##### EXTRAIT
Leur transfert nécessite de s’assurer de la stabilité du greffon et de l’absence de rejet. En pratique, la majorité des équipes attend 1 an après l’intervention. C’est d’ailleurs le délai recommandé par l’association américaine de transplantation entre une greffe d’organe solide et le début d’une grossesse. Cependant, l’équipe américaine du Pr Testa a récemment obtenu une naissance après avoir réduit le délai à 6 mois,6 permettant de diminuer la durée d’exposition aux IS et donc leurs effets indésirables. En effet, une étude récente a mis en évidence une immunisation HLA intense au niveau de l’utérus justifiant des protocoles d’immunosuppression similaires à ceux utilisés en transplantation rénale.7

La grossesse, jugée à risque, doit être suivie dans une maternité de niveau 3. Même si les données concernant les gestations conduites sous immunosuppresseurs sont rassurantes à la fois pour la mère, le fœtus et le transplant,8 un risque d’accouchement prématuré, de retard de croissance in utero et de prééclampsie a été décrit.1 De plus, il faut s’assurer régulièrement de l’absence d’épisode de rejet, par biopsies cervicales.

La TU est une greffe éphémère. Une fois le projet parental accompli (une ou plusieurs grossesses), l’utérus est retiré afin de limiter l’exposition aux IS.

Où en est-on début 2019 ?

La première naissance obtenue en Suède s’inscrivait dans une étude de 9 TU ayant abouti à 7 succès de greffes et 8 naissances au total (soit 77,7 % de réussite et 88,8 % de gestations).
Ensuite, les programmes se sont multipliés à travers le monde. L’équipe suédoise du Pr Brännström développe actuellement une nouvelle série de TU avec prélèvement robot-assisté. Aux États-Unis, à Cleveland, une greffe a été réalisée à partir d’une donneuse décédée, mais l’utérus a dû être retiré à cause d’une infection ; une équipe de Dallas a effectué 5 TU, qui ont abouti à 3 explantations et 2 naissances. La première naissance à partir d’une donneuse décédée a été rapportée récemment au Brésil. En juin 2018, en Italie, une TU a été réalisée entre sœurs jumelles homozygotes, évitant ainsi la prise d’immunosuppresseurs par la receveuse. D’autres tentatives ont également eu lieu en Chine, Allemagne, Inde et République tchèque. Au total, on dénombre une quarantaine de TU et la naissance de 12 enfants en bonne santé, sans prématurité sévère ni retard de croissance.9 Des recrutements sont actuellement en cours en Égypte, Belgique ou encore à Philadelphie.
##########
##### DONNÉES FOURNIES
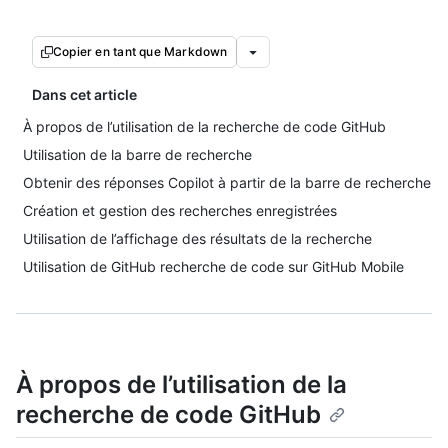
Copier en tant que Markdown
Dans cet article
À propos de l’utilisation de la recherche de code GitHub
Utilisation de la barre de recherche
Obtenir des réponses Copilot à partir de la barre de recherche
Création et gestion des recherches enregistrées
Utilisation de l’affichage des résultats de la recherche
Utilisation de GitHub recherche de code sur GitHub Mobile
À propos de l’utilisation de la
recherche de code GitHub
##########
* **CONSIGNE**
Recopiez fidèlement la partie de l'extrait sur la transplantation utérine qui va de « La TU est une » jusqu'à « début 2019 ? » inclus.

* **VOTRE RÉPONSE**
La TU est une greffe éphémère. Une fois le projet parental accompli (une ou plusieurs grossesses), l’utérus est retiré afin de limiter l’exposition aux IS.

Où en est-on début 2019 ?